▶ Task goal: Lines from the one containing "Les pièges à évite" through the final line of the records are the only ones to copy, and each must match exactly.

▶ The records:
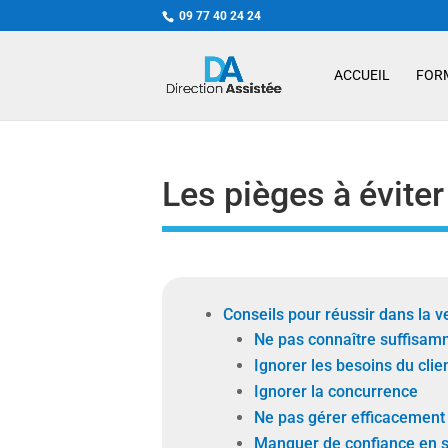
09 77 40 24 24
ACCUEIL
FOR
Les pièges à évite
Conseils pour réussir dans la v
Ne pas connaître suffisamm
Ignorer les besoins du clie
Ignorer la concurrence
Ne pas gérer efficacement
Manquer de confiance en s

▶ Solution to this task:
Les pièges à évite
Conseils pour réussir dans la v
Ne pas connaître suffisamm
Ignorer les besoins du clie
Ignorer la concurrence
Ne pas gérer efficacement
Manquer de confiance en s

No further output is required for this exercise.